[Start of Attachment]
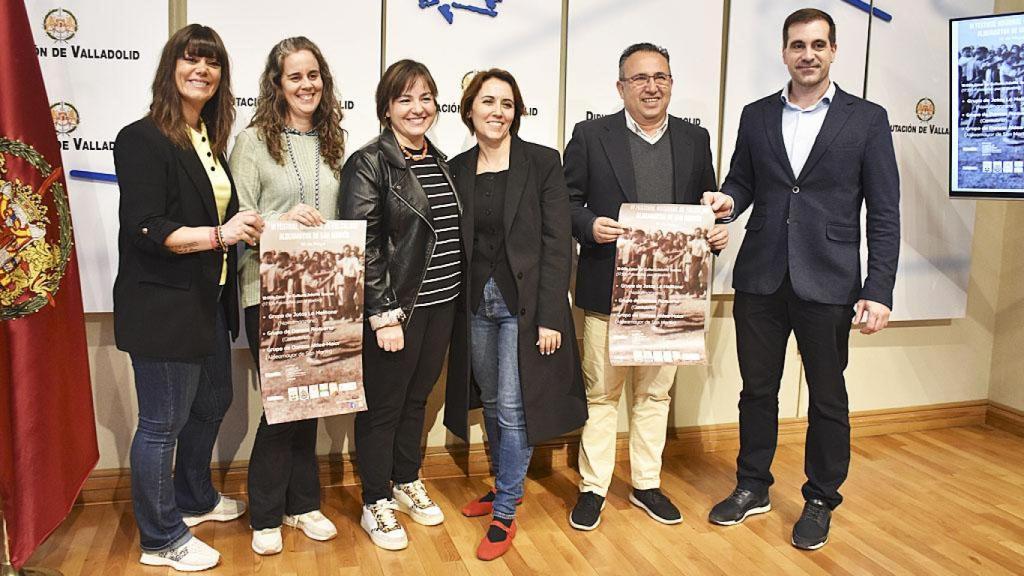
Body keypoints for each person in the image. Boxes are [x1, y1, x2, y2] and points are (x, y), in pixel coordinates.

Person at [702, 8, 900, 551]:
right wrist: (727, 201)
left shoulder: (867, 119)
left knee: (828, 398)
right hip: (761, 277)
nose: (807, 54)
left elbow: (884, 212)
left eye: (818, 44)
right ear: (784, 52)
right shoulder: (757, 114)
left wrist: (878, 288)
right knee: (756, 392)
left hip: (831, 281)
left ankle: (819, 498)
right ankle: (752, 486)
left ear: (833, 51)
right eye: (797, 45)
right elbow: (742, 180)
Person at [113, 24, 264, 572]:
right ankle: (160, 538)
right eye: (191, 59)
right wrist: (222, 236)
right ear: (170, 67)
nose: (202, 69)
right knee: (161, 425)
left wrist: (257, 227)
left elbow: (218, 218)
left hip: (207, 304)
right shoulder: (142, 137)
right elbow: (147, 226)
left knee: (211, 403)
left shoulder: (208, 140)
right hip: (162, 308)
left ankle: (192, 498)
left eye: (213, 62)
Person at [563, 42, 728, 530]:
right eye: (640, 78)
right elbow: (567, 202)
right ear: (621, 87)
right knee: (602, 397)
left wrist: (716, 231)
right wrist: (589, 226)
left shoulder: (695, 140)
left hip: (671, 295)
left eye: (660, 77)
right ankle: (592, 488)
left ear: (672, 84)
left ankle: (646, 484)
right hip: (608, 291)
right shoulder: (591, 136)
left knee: (655, 397)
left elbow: (708, 206)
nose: (651, 86)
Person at [443, 69, 587, 561]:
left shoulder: (543, 163)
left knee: (512, 406)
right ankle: (509, 481)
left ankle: (505, 509)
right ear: (469, 110)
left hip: (524, 310)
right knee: (490, 403)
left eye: (507, 103)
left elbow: (556, 243)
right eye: (488, 101)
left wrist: (551, 315)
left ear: (517, 112)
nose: (498, 111)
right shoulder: (457, 168)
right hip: (475, 307)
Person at [228, 36, 345, 555]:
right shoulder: (252, 142)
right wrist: (283, 220)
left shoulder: (334, 140)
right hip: (268, 291)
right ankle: (267, 514)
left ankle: (303, 504)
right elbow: (241, 221)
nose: (307, 85)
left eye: (313, 75)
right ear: (276, 84)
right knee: (282, 403)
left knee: (313, 399)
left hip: (329, 294)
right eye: (295, 76)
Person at [339, 59, 461, 551]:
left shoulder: (441, 159)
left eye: (426, 97)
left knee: (417, 400)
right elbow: (363, 243)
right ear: (387, 108)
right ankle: (375, 501)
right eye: (405, 98)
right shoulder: (369, 163)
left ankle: (406, 479)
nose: (418, 108)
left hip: (441, 305)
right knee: (383, 408)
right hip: (398, 313)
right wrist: (383, 312)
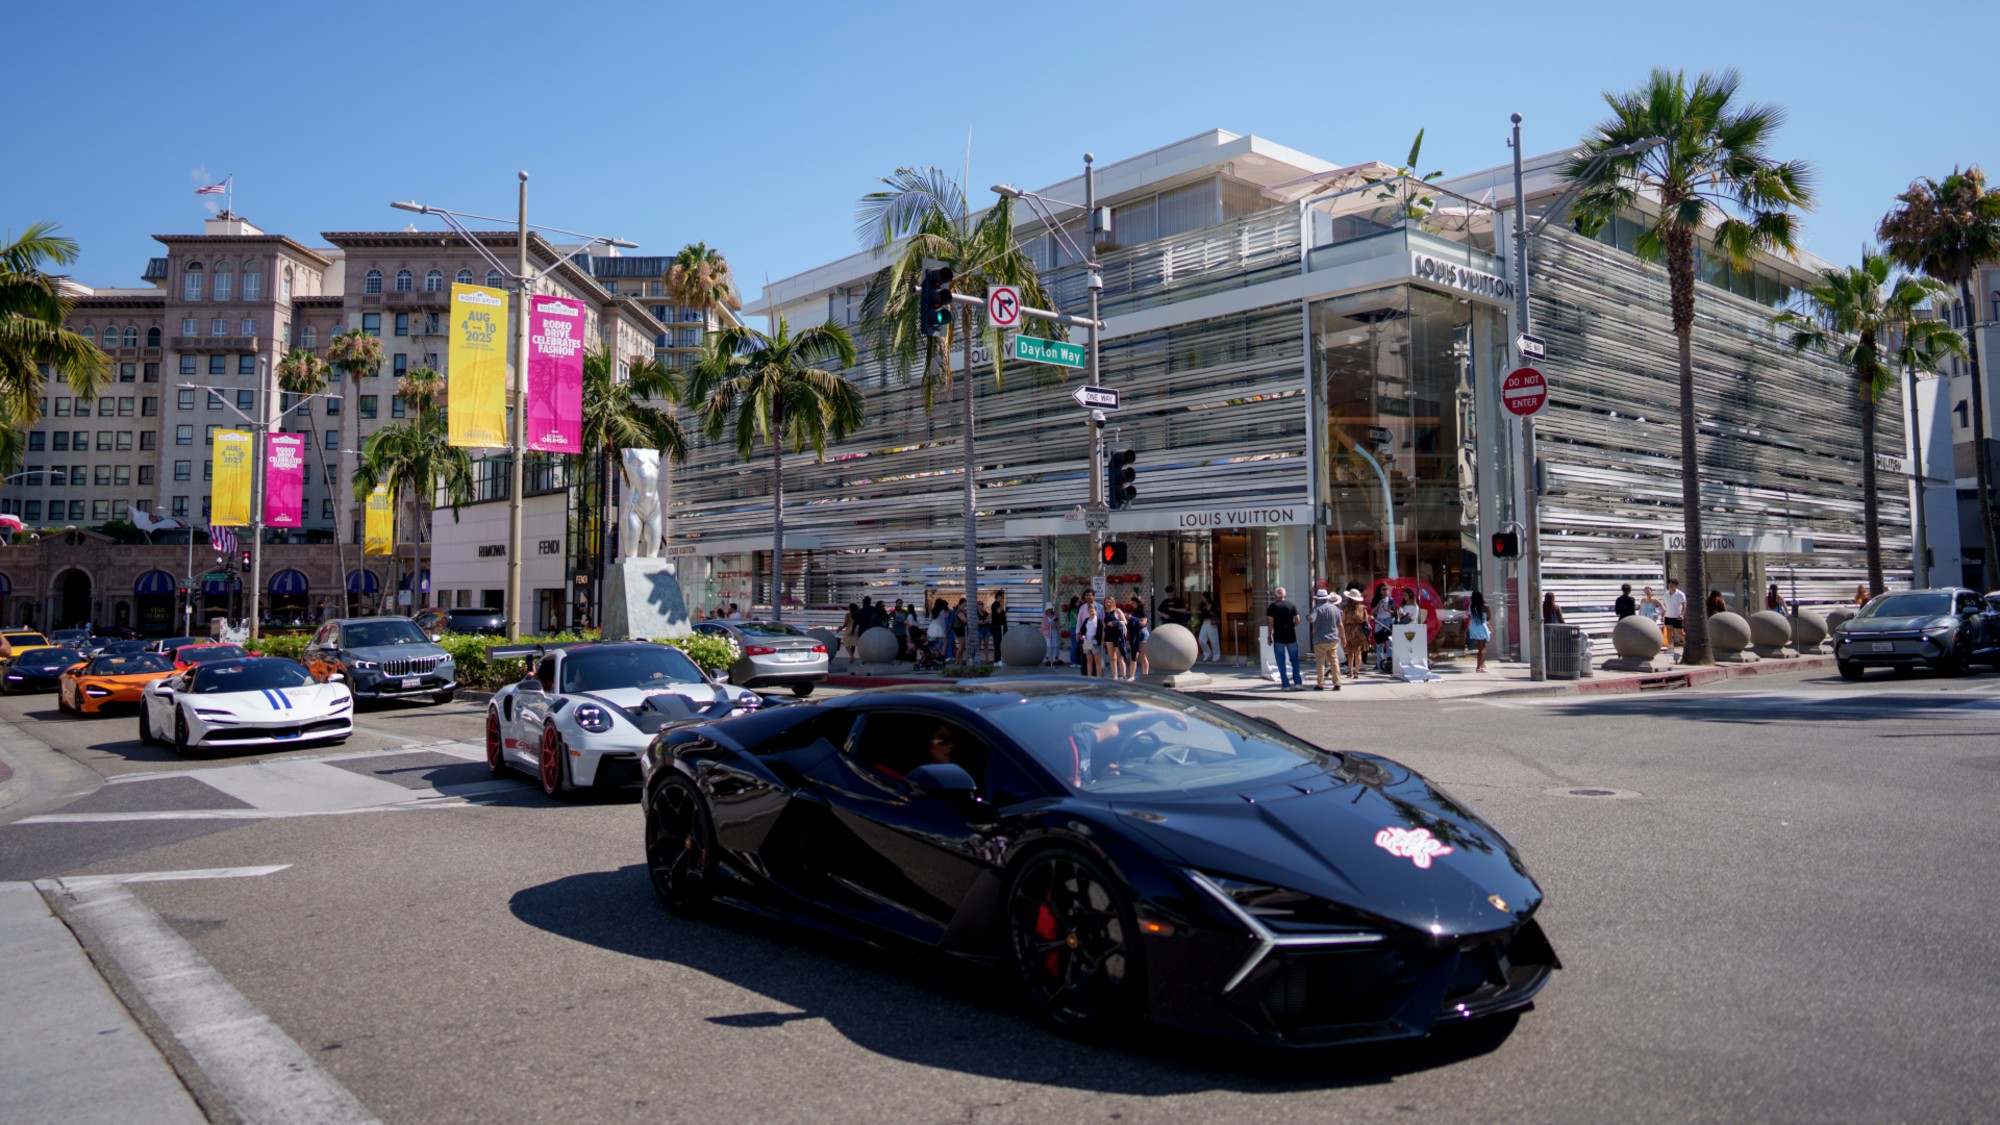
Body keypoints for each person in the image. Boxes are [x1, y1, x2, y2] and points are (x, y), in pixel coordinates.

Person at [1266, 586, 1302, 690]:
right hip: (1291, 635)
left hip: (1278, 636)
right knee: (1294, 660)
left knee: (1281, 661)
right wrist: (1292, 626)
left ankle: (1285, 684)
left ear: (1275, 596)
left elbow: (1270, 622)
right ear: (1285, 595)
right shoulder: (1291, 605)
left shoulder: (1272, 607)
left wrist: (1269, 635)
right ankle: (1298, 683)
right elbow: (1298, 619)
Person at [1308, 588, 1343, 691]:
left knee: (1320, 662)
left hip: (1319, 638)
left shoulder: (1316, 609)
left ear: (1318, 599)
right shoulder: (1335, 609)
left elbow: (1311, 619)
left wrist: (1307, 617)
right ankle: (1337, 682)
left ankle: (1320, 683)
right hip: (1332, 638)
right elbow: (1340, 625)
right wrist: (1343, 637)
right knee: (1334, 660)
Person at [1342, 586, 1370, 680]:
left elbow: (1343, 620)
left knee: (1356, 652)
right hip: (1355, 631)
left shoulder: (1347, 608)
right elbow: (1365, 619)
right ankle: (1352, 670)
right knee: (1352, 652)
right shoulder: (1360, 608)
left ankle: (1355, 671)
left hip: (1354, 631)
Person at [1101, 603, 1129, 680]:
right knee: (1112, 657)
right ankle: (1115, 676)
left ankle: (1124, 676)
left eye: (1110, 602)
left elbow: (1125, 622)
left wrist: (1114, 623)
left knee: (1120, 657)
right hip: (1108, 636)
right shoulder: (1104, 612)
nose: (1108, 603)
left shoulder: (1117, 611)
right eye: (1106, 602)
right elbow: (1104, 627)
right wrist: (1102, 640)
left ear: (1113, 602)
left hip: (1117, 636)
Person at [1370, 587, 1395, 673]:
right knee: (1379, 642)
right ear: (1379, 591)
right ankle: (1379, 663)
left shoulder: (1390, 599)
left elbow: (1394, 612)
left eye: (1386, 589)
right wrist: (1379, 603)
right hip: (1379, 620)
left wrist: (1388, 609)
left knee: (1389, 642)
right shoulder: (1376, 599)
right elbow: (1372, 612)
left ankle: (1389, 662)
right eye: (1382, 589)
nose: (1384, 591)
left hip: (1388, 619)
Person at [1076, 591, 1101, 677]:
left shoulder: (1100, 609)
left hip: (1095, 642)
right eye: (1087, 595)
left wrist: (1098, 638)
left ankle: (1098, 676)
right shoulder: (1083, 609)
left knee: (1097, 659)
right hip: (1086, 641)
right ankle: (1087, 675)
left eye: (1090, 595)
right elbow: (1080, 622)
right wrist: (1079, 634)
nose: (1088, 597)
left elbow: (1102, 628)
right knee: (1087, 658)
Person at [1466, 590, 1491, 673]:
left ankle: (1483, 664)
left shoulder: (1471, 607)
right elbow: (1489, 617)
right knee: (1482, 647)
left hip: (1474, 626)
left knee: (1481, 646)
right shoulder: (1484, 606)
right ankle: (1478, 666)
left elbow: (1469, 616)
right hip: (1482, 626)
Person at [1660, 578, 1687, 650]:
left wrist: (1682, 614)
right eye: (1669, 583)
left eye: (1673, 584)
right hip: (1668, 616)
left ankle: (1688, 644)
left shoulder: (1680, 594)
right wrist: (1662, 615)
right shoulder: (1665, 594)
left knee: (1680, 632)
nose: (1671, 585)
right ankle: (1671, 647)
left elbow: (1684, 605)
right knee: (1669, 631)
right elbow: (1664, 606)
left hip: (1677, 616)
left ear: (1676, 585)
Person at [1128, 600, 1150, 678]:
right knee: (1134, 655)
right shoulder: (1134, 611)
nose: (1132, 605)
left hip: (1142, 632)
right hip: (1135, 633)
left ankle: (1145, 675)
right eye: (1132, 603)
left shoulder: (1142, 611)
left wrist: (1132, 619)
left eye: (1134, 603)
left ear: (1138, 603)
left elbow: (1143, 623)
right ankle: (1132, 676)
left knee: (1142, 656)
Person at [1195, 596, 1220, 662]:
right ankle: (1207, 654)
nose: (1202, 599)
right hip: (1204, 623)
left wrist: (1211, 612)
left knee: (1214, 640)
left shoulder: (1212, 605)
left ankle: (1216, 655)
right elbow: (1200, 614)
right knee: (1201, 639)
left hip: (1211, 623)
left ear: (1206, 598)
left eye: (1203, 597)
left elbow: (1215, 613)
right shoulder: (1202, 606)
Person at [990, 591, 1007, 662]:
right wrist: (1002, 603)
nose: (1003, 598)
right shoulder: (995, 604)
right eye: (1002, 597)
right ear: (999, 596)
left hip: (1002, 628)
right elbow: (998, 611)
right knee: (997, 644)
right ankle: (997, 660)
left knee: (1001, 644)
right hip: (997, 628)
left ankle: (1000, 659)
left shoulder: (999, 605)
[End of Attachment]
> **DIRECTIONS**:
Write out again, exactly, the lines from the start of the listing up to the line containing "right ankle: (509, 481)", with both ends and without pictures.

> **SOLUTION**:
Body keypoints for each person in the image. Boxes are [x1, y1, x2, y2] and points are (x, y), in pixel coordinates.

Person at [702, 8, 900, 551]:
right wrist: (727, 201)
left shoulder: (867, 119)
left knee: (828, 398)
right hip: (761, 277)
nose: (807, 54)
left elbow: (884, 212)
left eye: (818, 44)
right ear: (784, 52)
right shoulder: (757, 114)
left wrist: (878, 288)
right knee: (756, 392)
left hip: (831, 281)
left ankle: (819, 498)
right ankle: (752, 486)
left ear: (833, 51)
right eye: (797, 45)
right elbow: (742, 180)
Person at [113, 24, 264, 572]:
right ankle: (160, 538)
right eye: (191, 59)
right wrist: (222, 236)
right ear: (170, 67)
nose: (202, 69)
right knee: (161, 425)
left wrist: (257, 227)
left elbow: (218, 218)
left hip: (207, 304)
right shoulder: (142, 137)
right elbow: (147, 226)
left knee: (211, 403)
left shoulder: (208, 140)
right hip: (162, 308)
left ankle: (192, 498)
left eye: (213, 62)
Person at [563, 42, 728, 530]:
right eye: (640, 78)
right elbow: (567, 202)
right ear: (621, 87)
right knee: (602, 397)
left wrist: (716, 231)
right wrist: (589, 226)
left shoulder: (695, 140)
left hip: (671, 295)
left eye: (660, 77)
right ankle: (592, 488)
left ear: (672, 84)
left ankle: (646, 484)
right hip: (608, 291)
right shoulder: (591, 136)
left knee: (655, 397)
left elbow: (708, 206)
nose: (651, 86)
Person at [443, 69, 587, 561]:
left shoulder: (543, 163)
left knee: (512, 406)
right ankle: (509, 481)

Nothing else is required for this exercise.